In a Nazareth synagogue, located in the community where Jesus was raised, Jesus read a portion of Scripture from Isaiah 61. After reading the Scripture, Jesus sat down and stated, “Today, this scripture has been fulfilled just as you heard it.”

So far, so good. Luke notes, “Everyone was raving about Jesus, so impressed were they by the gracious words flowing from his lips.”

If Jesus would have finished there, we would have described it as a “successful” sermon. But Jesus didn’t finish there. He continued …

Undoubtedly, you will quote this saying to me. ‘Doctor, heal yourself. Do here in your hometown what we’ve heard you did in Capernaum.’” 24 He said, “I assure you that no prophet is welcome in the prophet’s hometown. 25 And I can assure you that there were many widows in Israel during Elijah’s time, when it didn’t rain for three and a half years and there was a great food shortage in the land. 26 Yet Elijah was sent to none of them but only to a widow in the city of Zarephath in the region of Sidon. 27 There were also many persons with skin diseases in Israel during the time of the prophet Elisha, but none of them were cleansed.
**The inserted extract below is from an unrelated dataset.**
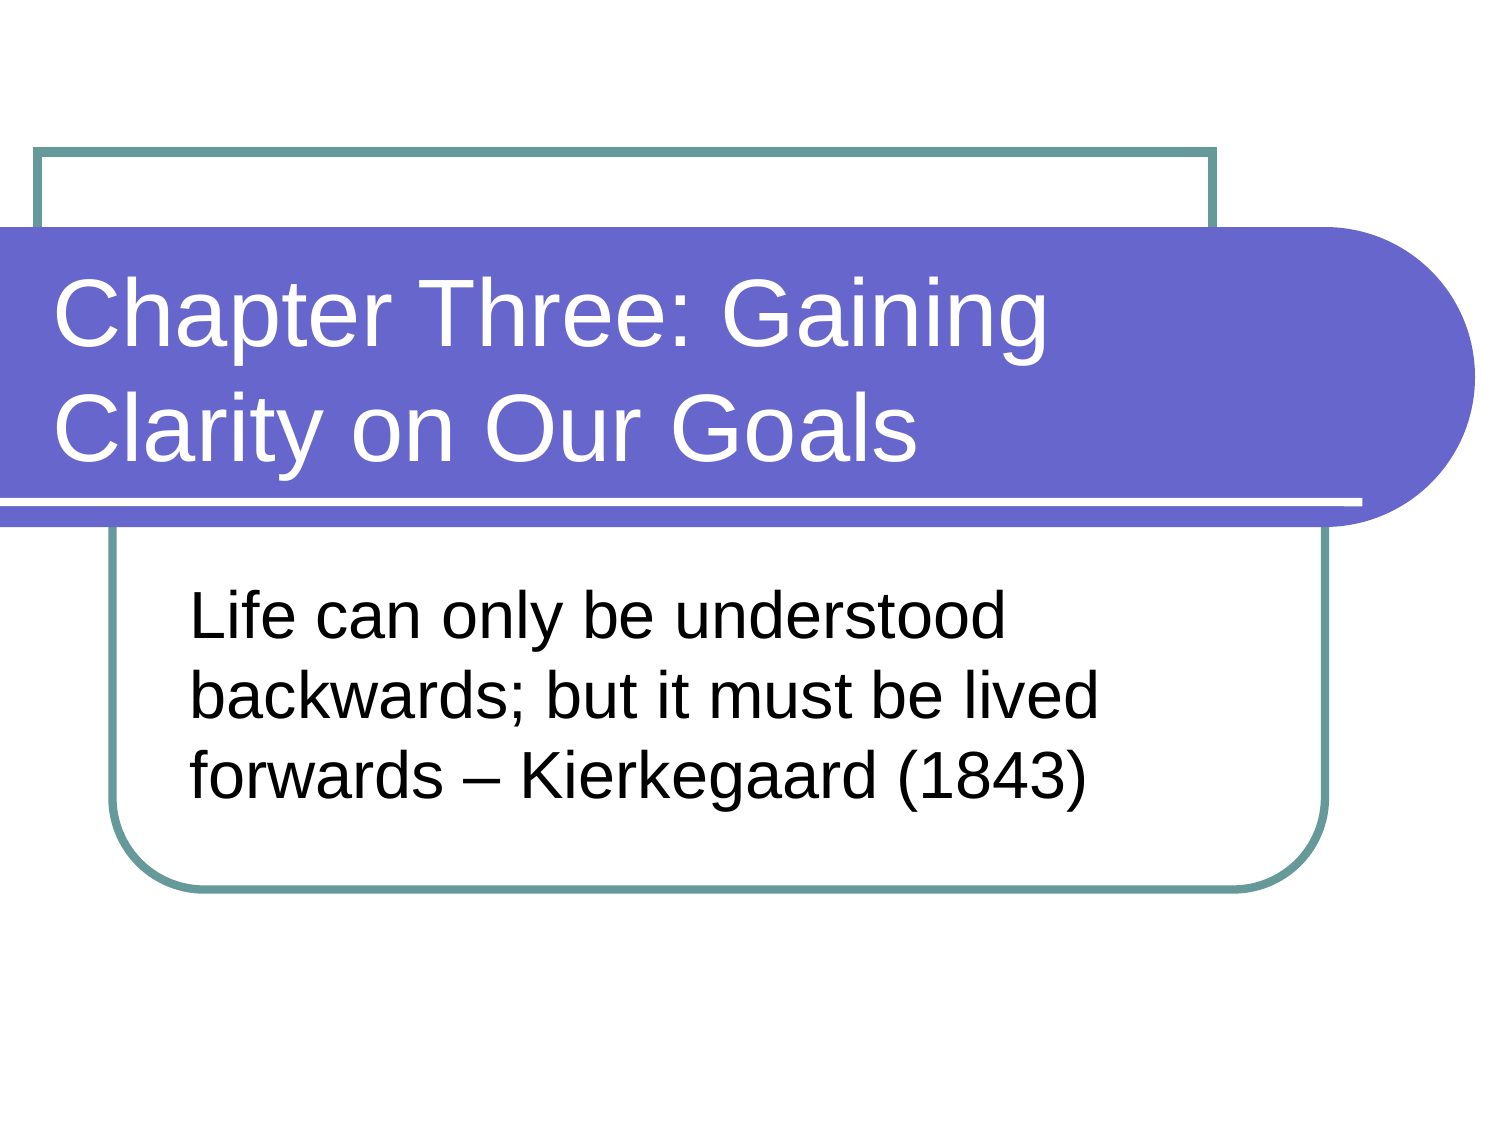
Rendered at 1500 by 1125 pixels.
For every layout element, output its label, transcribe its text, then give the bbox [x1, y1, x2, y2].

subtitle Life can only be understood backwards; but it must be lived forwards – Kierkegaard (1843) [174, 564, 1263, 840]
title Chapter Three: Gaining Clarity on Our Goals [37, 233, 1363, 499]
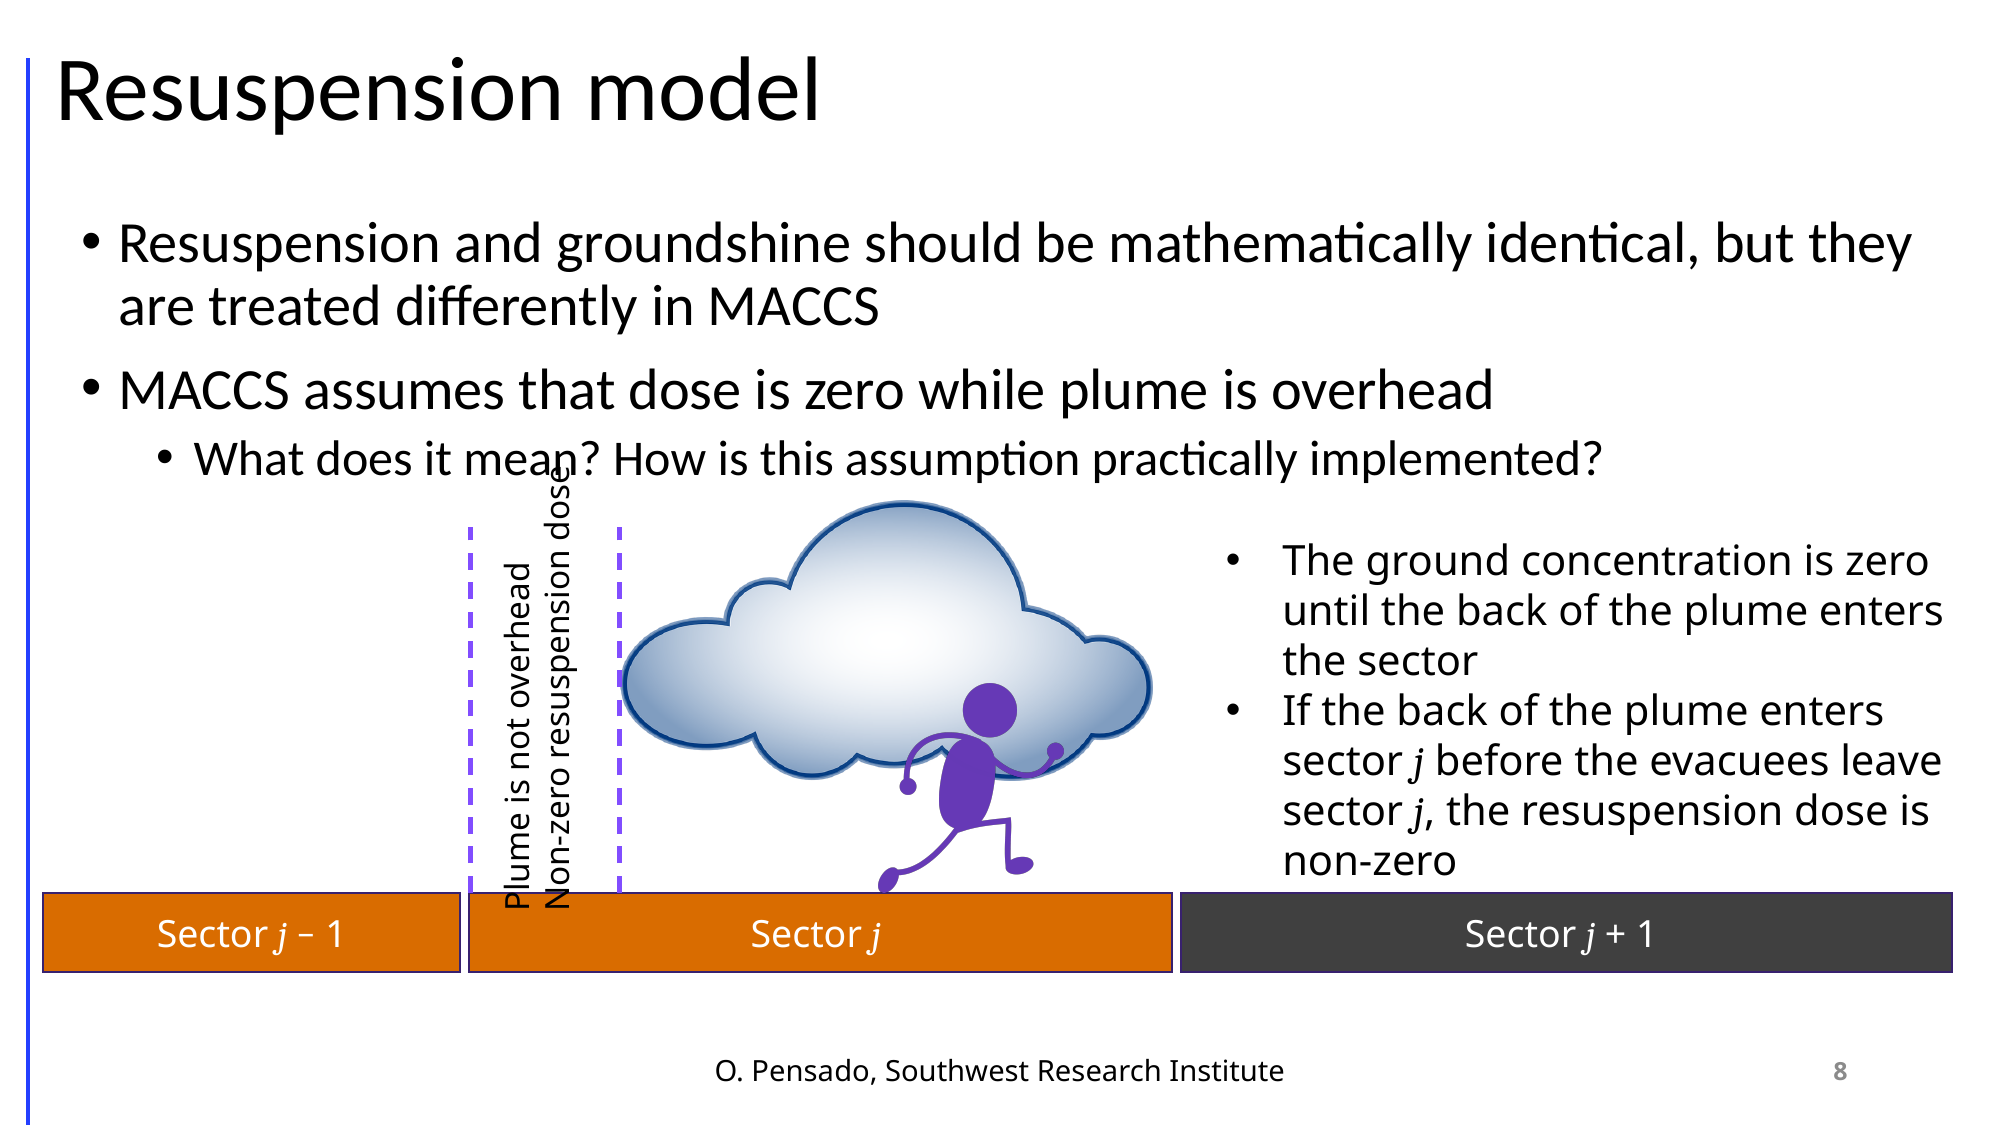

Instead, Naaman the Syrian was cleansed.” (Luke 4.23-27, CEB)

These words produced a response alright, but it was not a positive response. Jesus spoke the truth and the truth struck a nerve. Luke describes the congregation’s response …

28 When they heard this, everyone in the synagogue was filled with anger. 29 They rose up and ran him out of town. They led him to the crest of the hill on which their town had been built so that they could throw him off the cliff. 30 But he passed through the crowd and went on his way. (Luke 4.28-29, CEB)

Preaching (and living) like Jesus is dangerous work!